Porfirio · 23/02/2024 19:46
  1. He's a lazy scrounger.
  1. Bin him.
Porfirio · 23/02/2024 19:47

Gamer = immature prat.

allydoobs83 · 23/02/2024 19:51

Fidgety31 · 23/02/2024 08:55

You can’t tell another adult what they can spend their money on - he isn’t your child .

However you can end the relationship as he isn’t pulling his weight financially and is taking the piss.

You're right, but the OP can reduce her contribution to the joint pot if her OH has decided that he can't contribute more money, yet can afford to pay out for a completely unnecessary, frivolous purchase.......

JustAnotherManicMomday · 23/02/2024 20:00

Tell him if he wants a .ew computer to get off his arse and find full time work. Then not only can he afford the computer but he would be able to afford his half of all the bills. Hope your only purchasing household essentials out the shopping budget as any extras like for example his deodorant, beer etc should be out his own pocket.

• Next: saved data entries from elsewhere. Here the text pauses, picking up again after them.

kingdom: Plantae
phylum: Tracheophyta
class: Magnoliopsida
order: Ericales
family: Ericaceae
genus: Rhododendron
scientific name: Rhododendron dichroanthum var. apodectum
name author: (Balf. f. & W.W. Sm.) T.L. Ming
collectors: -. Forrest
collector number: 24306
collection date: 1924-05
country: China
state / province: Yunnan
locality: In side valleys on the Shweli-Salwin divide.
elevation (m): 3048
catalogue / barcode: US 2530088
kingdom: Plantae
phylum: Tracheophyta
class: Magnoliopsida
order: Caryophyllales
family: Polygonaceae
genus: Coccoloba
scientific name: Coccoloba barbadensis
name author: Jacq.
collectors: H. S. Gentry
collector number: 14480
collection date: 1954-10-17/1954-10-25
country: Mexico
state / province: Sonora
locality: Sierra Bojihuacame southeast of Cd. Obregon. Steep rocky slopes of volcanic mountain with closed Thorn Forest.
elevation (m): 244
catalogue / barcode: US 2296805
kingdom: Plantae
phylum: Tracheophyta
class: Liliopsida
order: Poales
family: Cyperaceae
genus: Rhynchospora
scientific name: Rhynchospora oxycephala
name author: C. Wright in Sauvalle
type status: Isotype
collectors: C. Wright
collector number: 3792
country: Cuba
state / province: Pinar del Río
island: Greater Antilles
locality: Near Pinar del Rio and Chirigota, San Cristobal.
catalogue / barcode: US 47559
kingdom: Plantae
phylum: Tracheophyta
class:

Butchyrestingface · 23/02/2024 20:04

@peachpearplums Look, lady, I don't even know you. But from about line 7 of your OP, I was convinced you could do better.

PSEnny · 23/02/2024 20:10

There is no way that I would allow a man to sit on his arse gaming rather than working. He is not contributing fairly. Tell him to up his contribution to household expenses or leave. How on earth can you find him attractive?
I cannot believe what some women on here put up with.

Therealjudgejudy · 23/02/2024 20:12

This manchild is totally taking advantage of you.